Exchange operator Nasdaq OMX has received approval by US regulator the Securities and Exchange Commission (SEC) for BX Venture, re-establishing the listing business of the Boston Stock Exchange, which it purchased in 2008.
The new market – which was given the green light by the SEC on 6 May – will be targeted at companies that have been de-listed from other exchanges for failure to meet quantitative listing standards, such as price or other market value measures, and smaller companies contemplating an initial exchange listing. An official launch date for the market has not yet been determined.
According to the SEC filing, to qualify for a listing on BX Venture, firms would be required to have: US$1 million of stockholders' equity or US$5 million total assets; 200,000 publicly held shares; 200 public shareholders, at least 100 of which must be round lot holders; listed securities with a market value of at least US$2 million; a minimum bid price of US$1.00 per share; one year operating history; and two registered and active market makers.
Companies would also have to detail their plans to maintain a sufficient amount of working capital for at least 12 months after the first day of listing.

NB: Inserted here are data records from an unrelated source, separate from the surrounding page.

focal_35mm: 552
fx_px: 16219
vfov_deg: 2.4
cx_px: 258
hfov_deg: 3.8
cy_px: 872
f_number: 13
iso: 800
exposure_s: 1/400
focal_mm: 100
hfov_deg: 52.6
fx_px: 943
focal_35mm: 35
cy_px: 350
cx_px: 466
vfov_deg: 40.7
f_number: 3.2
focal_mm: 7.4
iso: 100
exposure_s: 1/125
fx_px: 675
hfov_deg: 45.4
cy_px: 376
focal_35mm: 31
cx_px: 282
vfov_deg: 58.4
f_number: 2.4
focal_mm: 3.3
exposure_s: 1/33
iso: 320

Upon applying for a listing, firms will be required to pay an initial application review fee of US$7,500, along with a US$15,000 annual fee.

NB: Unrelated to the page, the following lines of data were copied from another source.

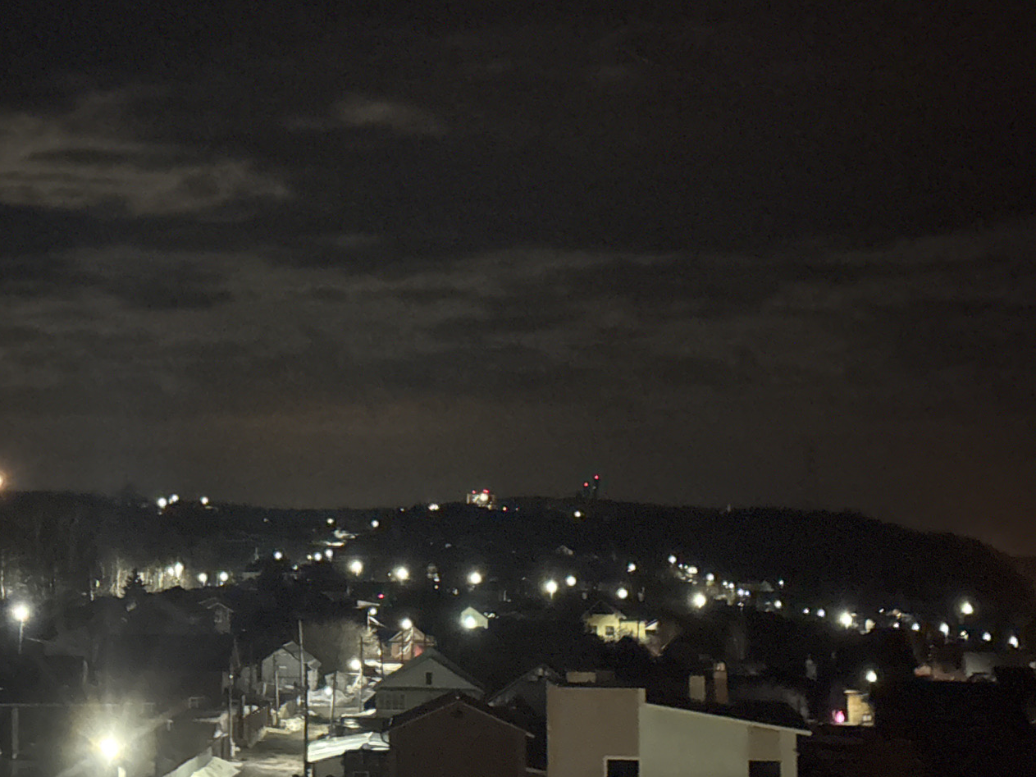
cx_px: 332
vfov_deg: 19.3
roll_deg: +0.1
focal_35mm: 76
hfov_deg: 25.5
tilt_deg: +7.9
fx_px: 2274
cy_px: 251
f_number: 1.78
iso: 8000
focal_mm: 6.76
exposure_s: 1/17
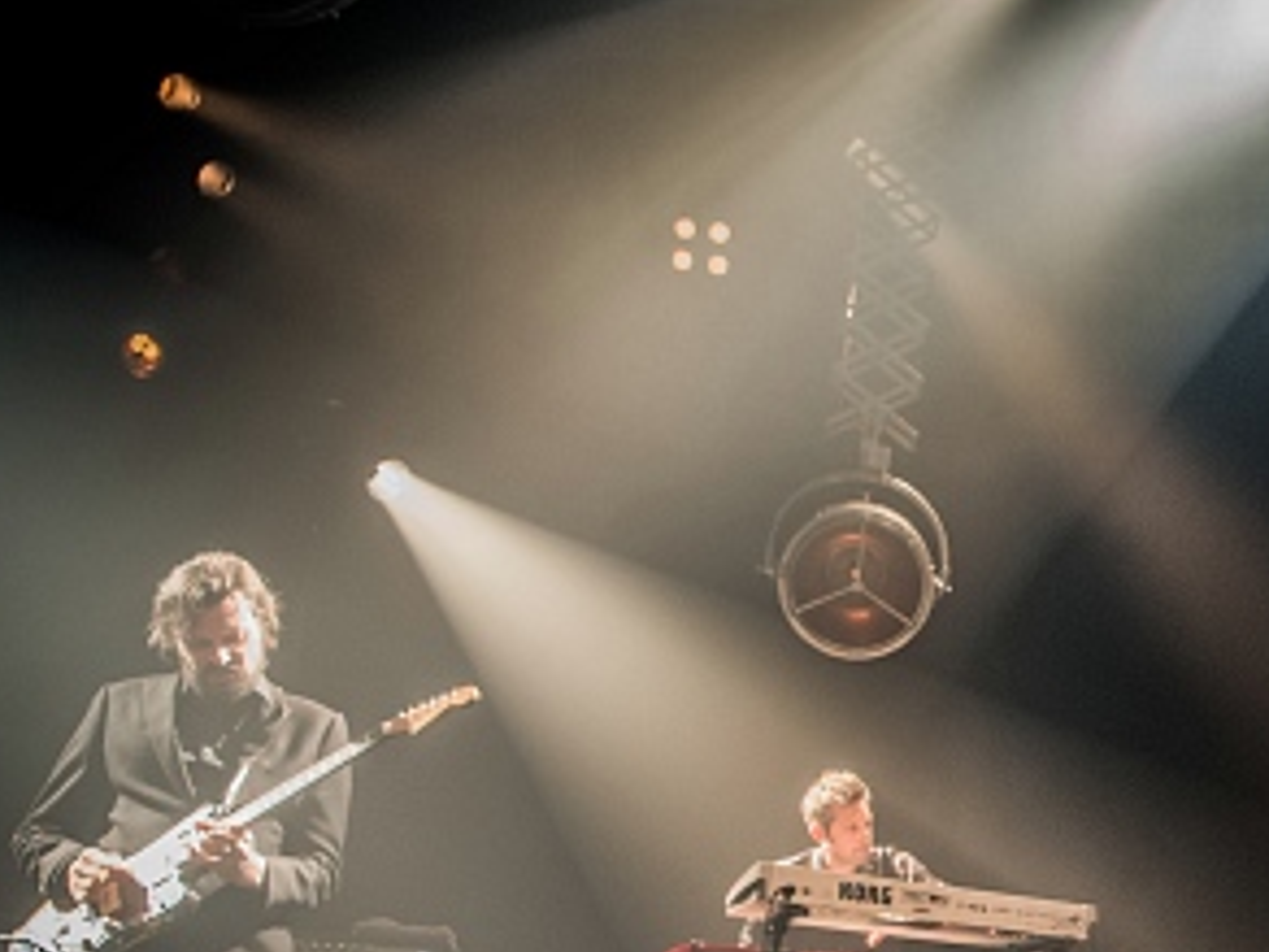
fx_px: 2090
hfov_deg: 30.0
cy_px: 832
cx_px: 1430
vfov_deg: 25.0
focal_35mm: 57
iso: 2500
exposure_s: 1/100
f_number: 2.8
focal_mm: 24
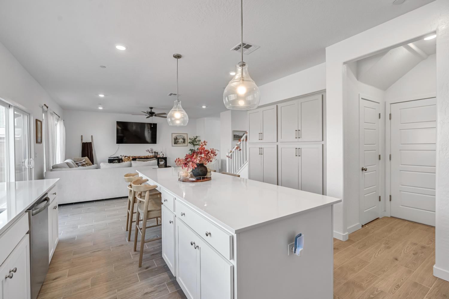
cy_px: 150
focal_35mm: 16
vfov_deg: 73.7
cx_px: 224
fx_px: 199
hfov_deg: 96.8
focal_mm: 16
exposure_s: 1/20
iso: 640
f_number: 7.1
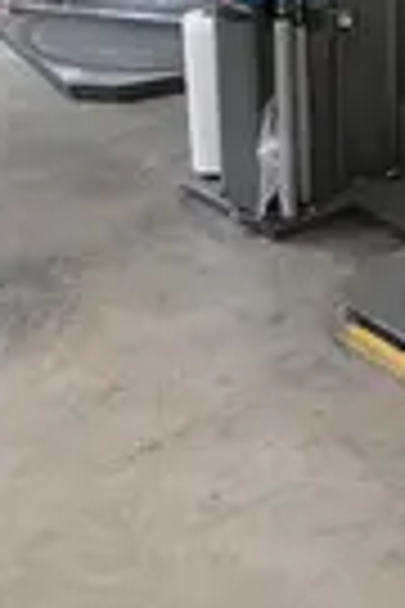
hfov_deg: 17.6
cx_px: 574
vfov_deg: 25.8
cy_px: -104
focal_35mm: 71
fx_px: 1198
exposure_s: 1/250
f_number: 1.8
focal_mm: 8.8
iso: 2000
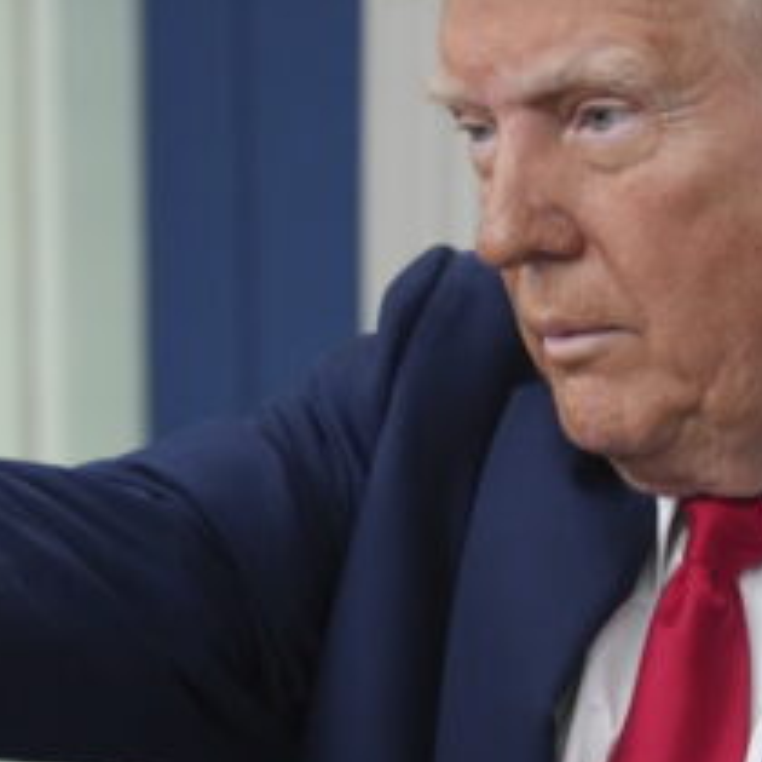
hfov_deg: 5.1
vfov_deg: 5.1
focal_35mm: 345
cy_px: 386
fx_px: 8592
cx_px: 203
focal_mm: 133
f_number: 6.3
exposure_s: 1/250
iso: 3200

According to Nasdaq OMX, the proposed public float, market-making requirements and minimum market value stipulation will ensure that the market has sufficient liquidity in listed securities.
SMARTS Group, a developer of market surveillance that was recently purchased by Nasdaq OMX, will create a new suite of quoting and trading patterns for BX Venture, in order to detect suspicious activity in low priced and less widely traded securities.